To get overall protection you have to be willing to lose some interior space.

The Cave provides more overall protection from the elements but will be a tighter fit for taller people. The same amount of supplies and knots are used as with the Plow and Flying V.

Lean-to with closed side:

Construction of this configuration can be either right or left.


The lean-to, with closed side, is a modification of the basic lean-to shelter. This configuration still uses the same amount of supplies as the other two shelters. 


This is a great configuration to get out of the wind while preparing a trailside meal. I think this a bit sturdier than the basic lean-to.

Pulling the hood out would improve this configuration.

Using only the supplies I have listed at the start of this post presents a disadvantage with this configuration. Not being able to attach to the hood, doesn't allow you to pull it back to provide more interior room, or keep the back of the shelter to bow-in due to wind.  This can easily be fixed by using a limb that is above the shelter and tieing a section a 550 cord the hood to the limb. Also, a tall stick could be used just like the trekking pole. 

Lean-to:


The lean-to is what you normally think of when building a poncho, or tarp shelter. The lean-to is quick and easy to set-up. Because the hood area of this configuration wants to sag, it's a little harder to lift the hood area just using trekking poles. 

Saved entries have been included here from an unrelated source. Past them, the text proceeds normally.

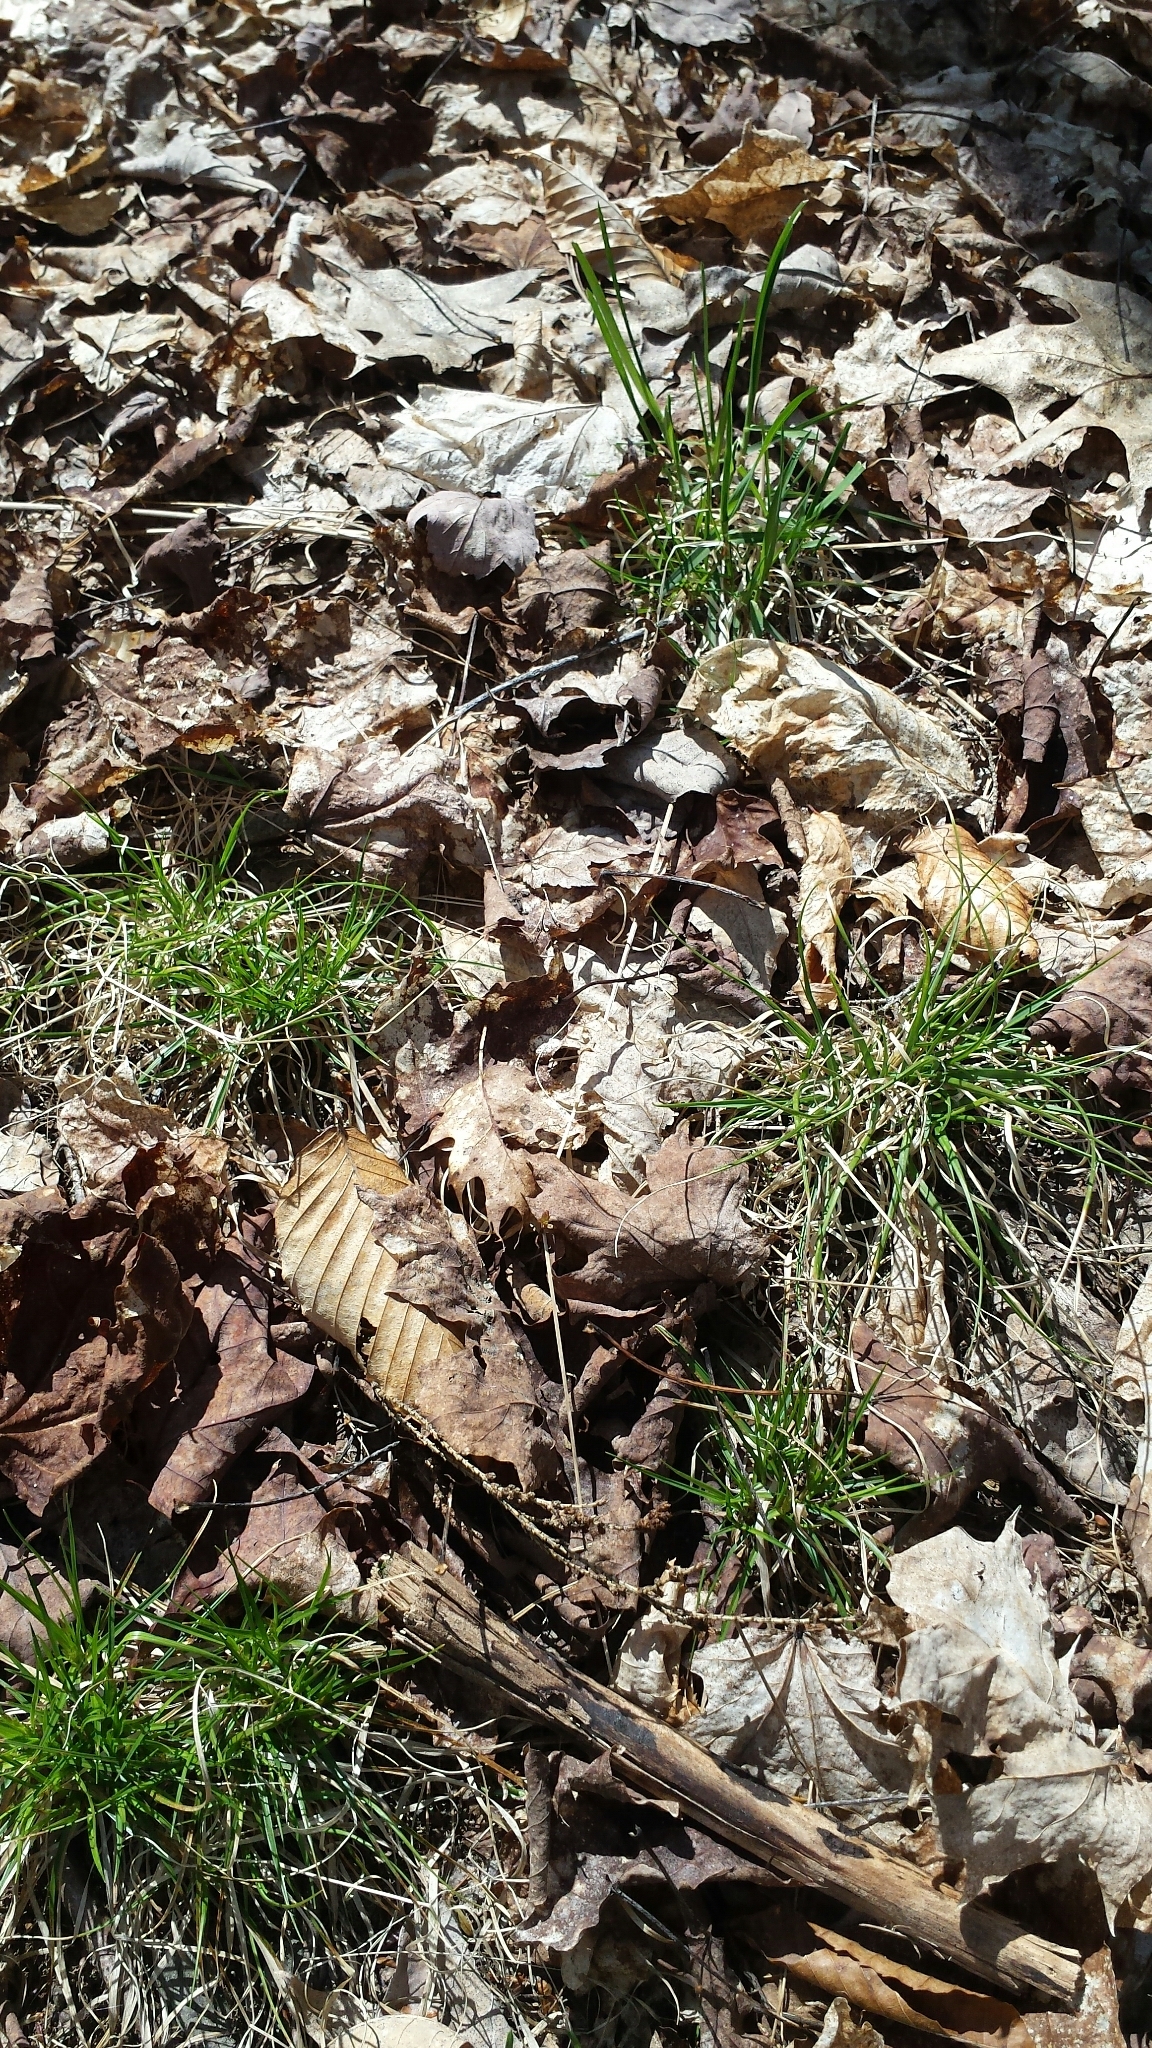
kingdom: Plantae
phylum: Tracheophyta
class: Liliopsida
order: Poales
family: Poaceae
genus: Danthonia
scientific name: Danthonia spicata
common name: Common wild oatgrass
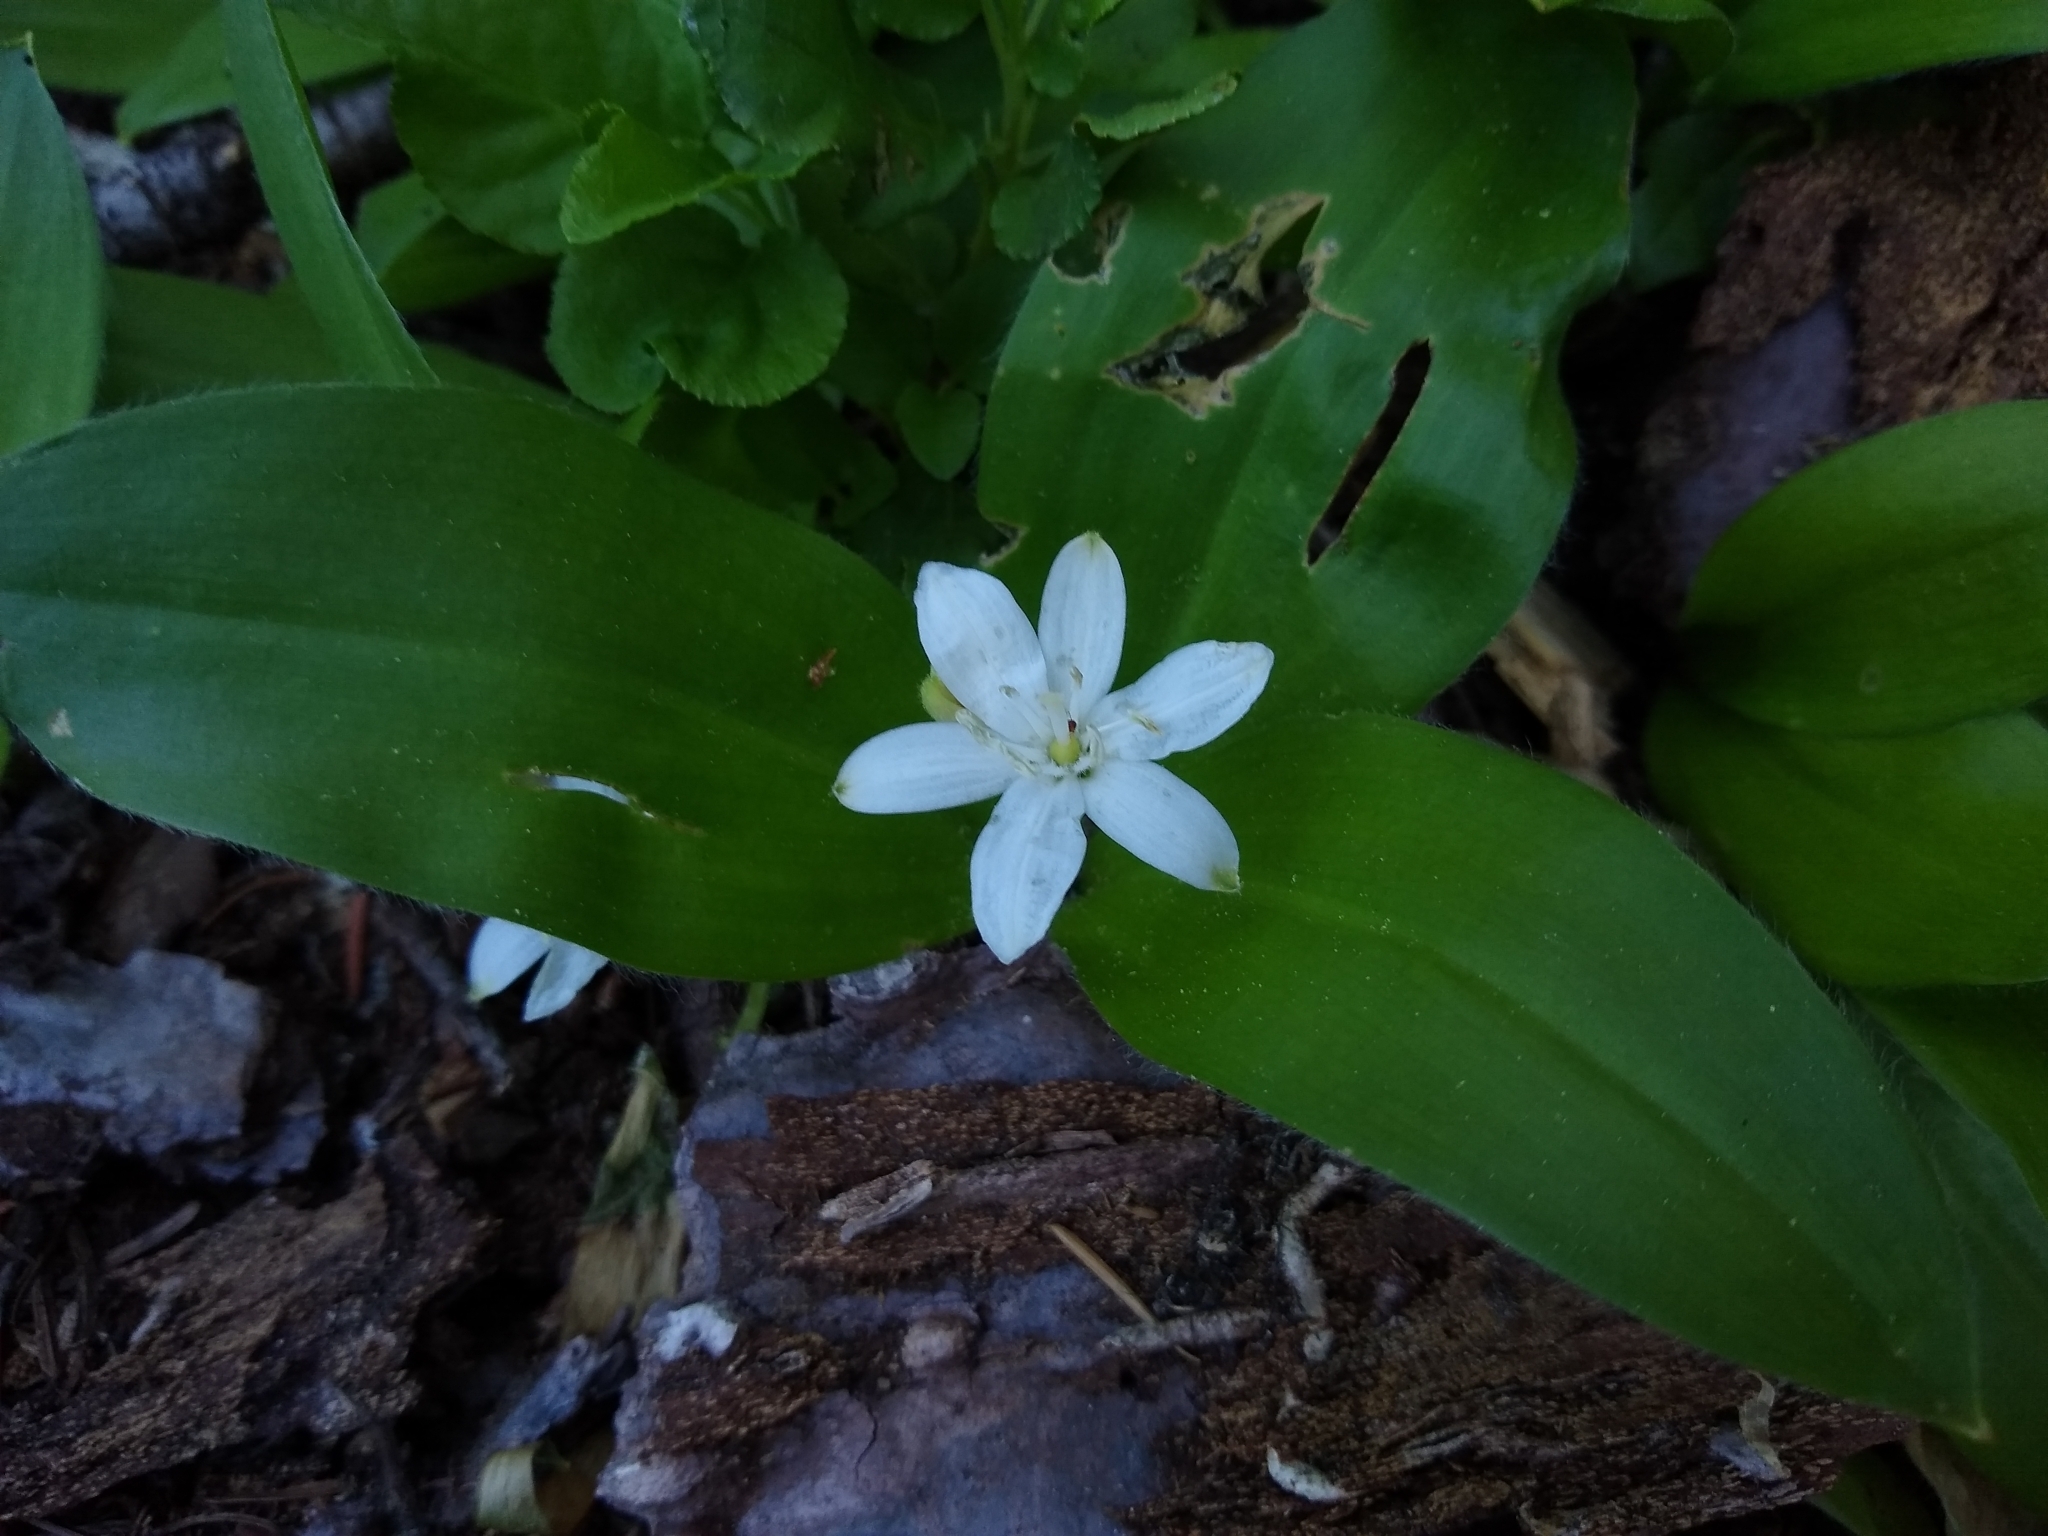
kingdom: Plantae
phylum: Tracheophyta
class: Liliopsida
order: Liliales
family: Liliaceae
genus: Clintonia
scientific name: Clintonia uniflora
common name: Queen's cup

The lean-to is what you normally think of when building a poncho or tarp shelter.


Using the same supplies and knots as I did with the other configurations. The trick here is how to get the hood pulled out or up without using another pole or limb. I took 550 cord and attached it to the hood drawstring. I then ran the other end of the 550 cord to the tip of one of the trekking poles. 



Using an overhand loop knot to attach the 550 cord to the trekking pole. Then adjusting the guidelines to add more tension to the trekking poles helps pull the roof/wall of the shelter out to provide more interior room. 

Guidelines attachment point. 


A-Frame:


The A-frame happens to be a more challenging configuration than all the others. This are two reasons. First, you need to be able to tie a shear lashing. If your lashing skill is lacking, now is a great time to brush-up! Second, the poles are slick, so it harder to keep the lashing in place due to the pressure of the attachment point.

The trekking poles allow you to adjust how high you want your shelter to be.

The A-Frame is no different than the other shelters, and that the hood needs to be pulled up to provide more interior room. I ran 550 cord from the hood to one of the trekking poles and then ran the tail as a second guideline. 

No matter how you set-up your poncho shelter always try to pull the hood up.


There are only so many useable poncho shelters that you can make because of the size of a poncho, but the list of what you can do with a poncho is endless. While all these shelters could have been set-up using a ridgeline, more stakes, and guidelines. My point here was to show that you don't need trees, and with minimum supplies, you can set-up a shelter in a matter of minutes that can protect you from the elements.  

My favorite out of all the poncho shelter configurations is the Plow/Flying V.  I feel that it provides the most room and is the sturdiest out of all of them. 

With any fieldcraft, you should practice before you need to use the skill. This post just shows you how I would set-up the different poncho shelters using trekking poles. Are there better ways to do it?  Could I have used different knots? Sure, but that is not the point. This post was to get you thinking about the 10 essentials, and how a poncho can provide you temporary shelter when needed.